As if to rub that in, Yeager said, “You always did think more like a Big Ugly than most other males of the Race I have known.” He used the Race’s slang name for his kind without taking it as an insult, the way some Tosevites did.

“I do not think like a Big Ugly,” Straha said with dignity. “I do not wish to think like a Big Ugly. I am a male of the Race.

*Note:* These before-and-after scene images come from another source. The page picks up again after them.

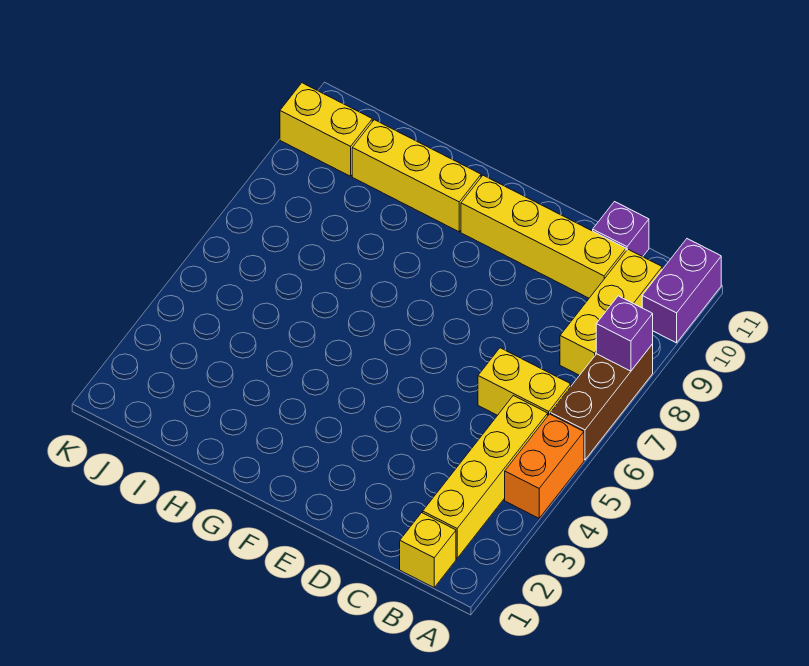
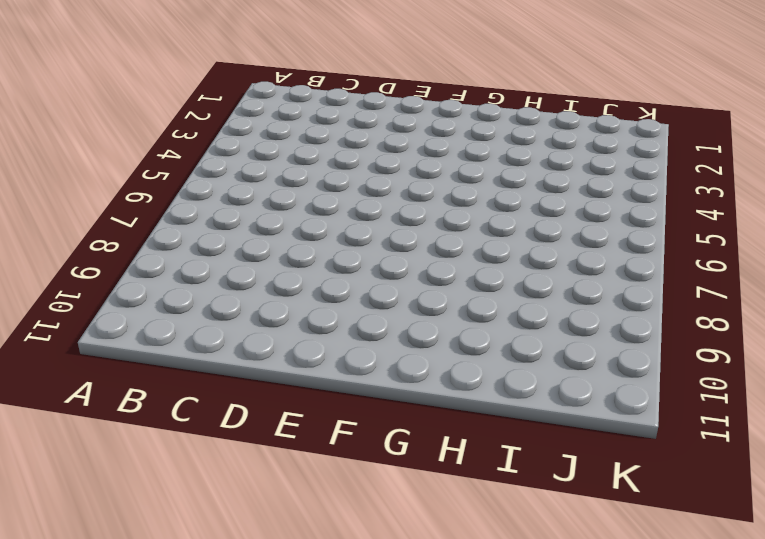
none -> orange brick A4:A5 level 1
none -> brown brick A6:A8 level 1
none -> purple brick A10:A11 level 1

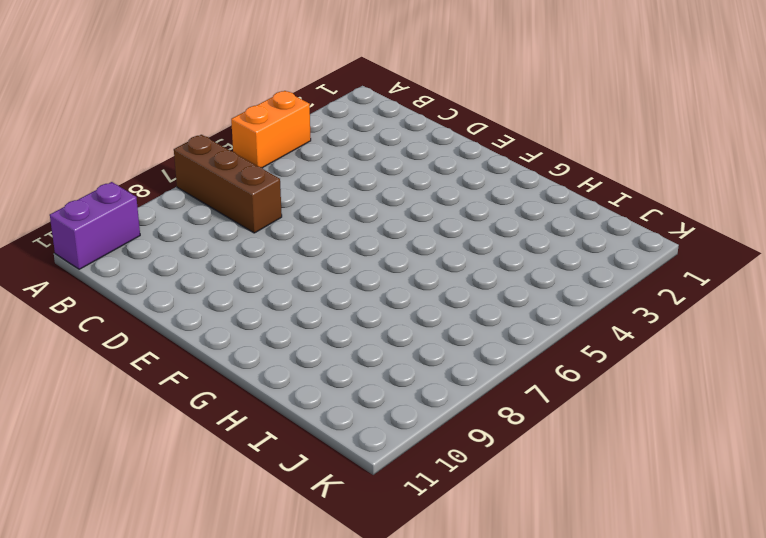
brown brick A7:C7 level 1 -> brown brick A6:A8 level 1
none -> yellow brick B1 level 1
none -> yellow brick B2:B5 level 1
none -> yellow brick B6:C6 level 1

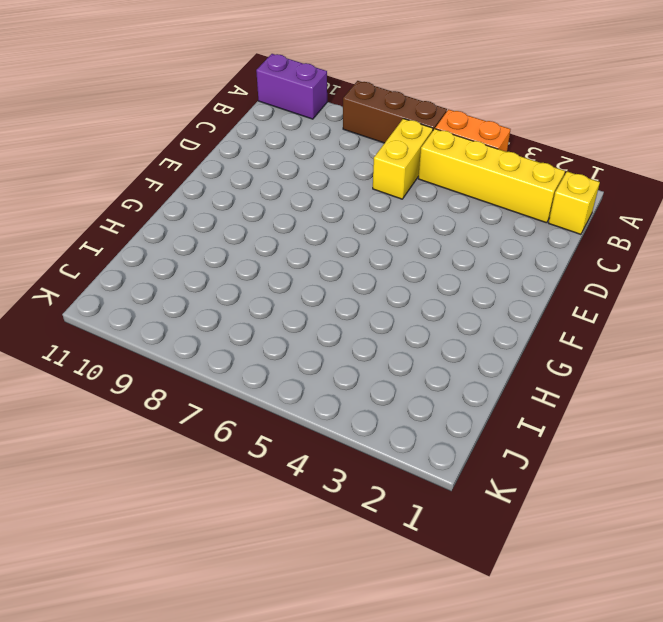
none -> yellow brick B8:B10 level 1
none -> yellow brick C10:F10 level 1
none -> purple brick C11 level 1

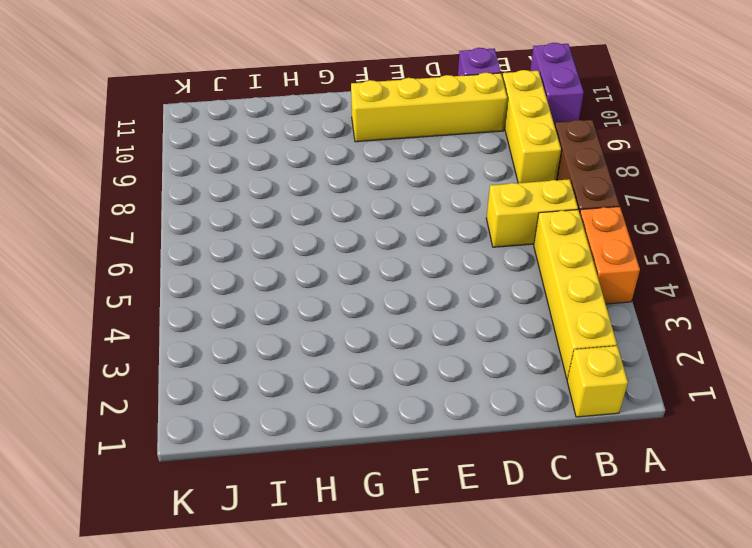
none -> yellow brick G10:I10 level 1
none -> yellow brick J10:K10 level 1
none -> purple brick A8 level 2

It is merely that I am not a reactionary male of the Race, as so many officers of the conquest fleet proved to be.” Venting his anger at Atvar and Kirel to a Big Ugly was demeaning-a telling measure of just how lonely he’d become-but he couldn’t help it.

Yeager let out a few barks of noisy Tosevite laughter. “I did not say you thought like a Tosevite, Shiplord. If you were one of us, you would be a hopeless reactionary. Even so, that makes you a radical among the Race.”

“Truth,” Straha said. “You understand us well. How did this happen? I know of your attachment to the wild literature your kind produced before the conquest fleet arrived, but others were attached to this literature, too, and they have not your skill in dealing with the Race.”

“In fact, Shiplord, some of our best males and females for dealing with your folk were science-fiction readers before the conquest fleet came,” Yeager replied, the key term necessarily being in English. “But I count myself lucky. I could not have stayed a paid athlete much longer, and I do not know what I would have done after that. When the conquest fleet came, it let me discover I was good at something I had not known I could do at all. Is that not strange?”